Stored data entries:

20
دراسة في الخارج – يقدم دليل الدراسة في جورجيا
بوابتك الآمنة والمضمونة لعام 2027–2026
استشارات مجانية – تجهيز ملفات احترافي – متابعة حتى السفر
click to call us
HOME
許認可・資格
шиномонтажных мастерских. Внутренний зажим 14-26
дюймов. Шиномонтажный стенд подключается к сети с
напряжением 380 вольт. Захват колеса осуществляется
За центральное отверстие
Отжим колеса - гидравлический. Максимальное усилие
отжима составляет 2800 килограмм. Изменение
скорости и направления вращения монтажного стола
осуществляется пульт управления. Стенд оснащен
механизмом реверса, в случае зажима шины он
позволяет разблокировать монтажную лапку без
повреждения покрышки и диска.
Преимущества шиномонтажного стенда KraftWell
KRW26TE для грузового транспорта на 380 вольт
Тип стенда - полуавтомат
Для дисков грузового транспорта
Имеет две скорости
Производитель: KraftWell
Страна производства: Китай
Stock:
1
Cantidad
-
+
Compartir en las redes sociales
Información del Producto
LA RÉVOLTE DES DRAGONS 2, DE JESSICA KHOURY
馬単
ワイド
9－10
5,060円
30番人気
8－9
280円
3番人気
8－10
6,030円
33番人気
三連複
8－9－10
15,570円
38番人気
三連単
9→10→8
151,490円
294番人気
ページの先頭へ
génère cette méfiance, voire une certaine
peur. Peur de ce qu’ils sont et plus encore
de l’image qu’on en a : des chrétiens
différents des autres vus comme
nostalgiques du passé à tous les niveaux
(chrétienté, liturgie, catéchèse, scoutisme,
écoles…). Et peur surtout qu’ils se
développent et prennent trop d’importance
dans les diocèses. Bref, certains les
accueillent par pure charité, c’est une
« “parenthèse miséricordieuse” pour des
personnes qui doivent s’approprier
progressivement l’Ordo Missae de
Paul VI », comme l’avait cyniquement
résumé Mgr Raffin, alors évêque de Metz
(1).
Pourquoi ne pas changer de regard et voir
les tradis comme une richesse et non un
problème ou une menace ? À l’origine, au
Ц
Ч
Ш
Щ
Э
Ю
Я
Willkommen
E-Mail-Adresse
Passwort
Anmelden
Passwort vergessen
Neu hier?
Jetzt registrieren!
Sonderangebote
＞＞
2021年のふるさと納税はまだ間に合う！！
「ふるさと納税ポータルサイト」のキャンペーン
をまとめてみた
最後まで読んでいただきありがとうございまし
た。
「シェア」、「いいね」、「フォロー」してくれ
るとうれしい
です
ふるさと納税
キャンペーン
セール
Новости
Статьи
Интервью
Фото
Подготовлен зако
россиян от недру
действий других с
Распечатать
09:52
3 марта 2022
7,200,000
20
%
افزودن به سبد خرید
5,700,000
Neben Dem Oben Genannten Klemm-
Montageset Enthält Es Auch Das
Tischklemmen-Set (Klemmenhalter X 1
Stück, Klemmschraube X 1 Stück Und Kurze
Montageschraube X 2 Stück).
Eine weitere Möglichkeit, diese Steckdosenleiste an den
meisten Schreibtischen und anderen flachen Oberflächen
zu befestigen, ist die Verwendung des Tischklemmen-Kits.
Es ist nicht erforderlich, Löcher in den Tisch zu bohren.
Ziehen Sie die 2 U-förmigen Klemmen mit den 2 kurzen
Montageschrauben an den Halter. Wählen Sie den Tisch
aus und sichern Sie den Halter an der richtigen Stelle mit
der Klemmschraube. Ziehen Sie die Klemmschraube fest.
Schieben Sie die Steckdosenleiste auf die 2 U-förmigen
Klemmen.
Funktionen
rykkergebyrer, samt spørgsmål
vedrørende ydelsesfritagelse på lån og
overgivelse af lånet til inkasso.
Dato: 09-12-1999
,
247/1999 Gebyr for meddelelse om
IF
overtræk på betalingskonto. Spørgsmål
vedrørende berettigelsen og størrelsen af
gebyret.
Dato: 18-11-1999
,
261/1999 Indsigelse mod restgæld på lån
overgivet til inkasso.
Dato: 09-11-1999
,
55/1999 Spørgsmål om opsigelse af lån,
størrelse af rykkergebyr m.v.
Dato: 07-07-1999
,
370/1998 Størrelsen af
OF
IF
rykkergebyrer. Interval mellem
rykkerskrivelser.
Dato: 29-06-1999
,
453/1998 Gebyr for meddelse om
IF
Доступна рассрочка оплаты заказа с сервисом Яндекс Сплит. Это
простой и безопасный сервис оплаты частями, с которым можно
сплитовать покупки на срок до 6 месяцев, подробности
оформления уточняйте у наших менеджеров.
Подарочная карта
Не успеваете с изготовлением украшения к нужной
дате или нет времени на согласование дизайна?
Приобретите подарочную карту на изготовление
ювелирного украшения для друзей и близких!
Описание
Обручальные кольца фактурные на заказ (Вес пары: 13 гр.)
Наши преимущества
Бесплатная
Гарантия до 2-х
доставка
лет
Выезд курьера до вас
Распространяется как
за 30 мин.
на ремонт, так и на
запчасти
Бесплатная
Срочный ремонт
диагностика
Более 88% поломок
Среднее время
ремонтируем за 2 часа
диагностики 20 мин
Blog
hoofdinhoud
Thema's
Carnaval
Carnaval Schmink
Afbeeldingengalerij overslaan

WHAT THE TASK REQUIRES: Scan the data above for the word "Klemmschraube" and report every line where it is found.

TASK ANSWER:
Stück, Klemmschraube X 1 Stück Und Kurze
der Klemmschraube. Ziehen Sie die Klemmschraube fest.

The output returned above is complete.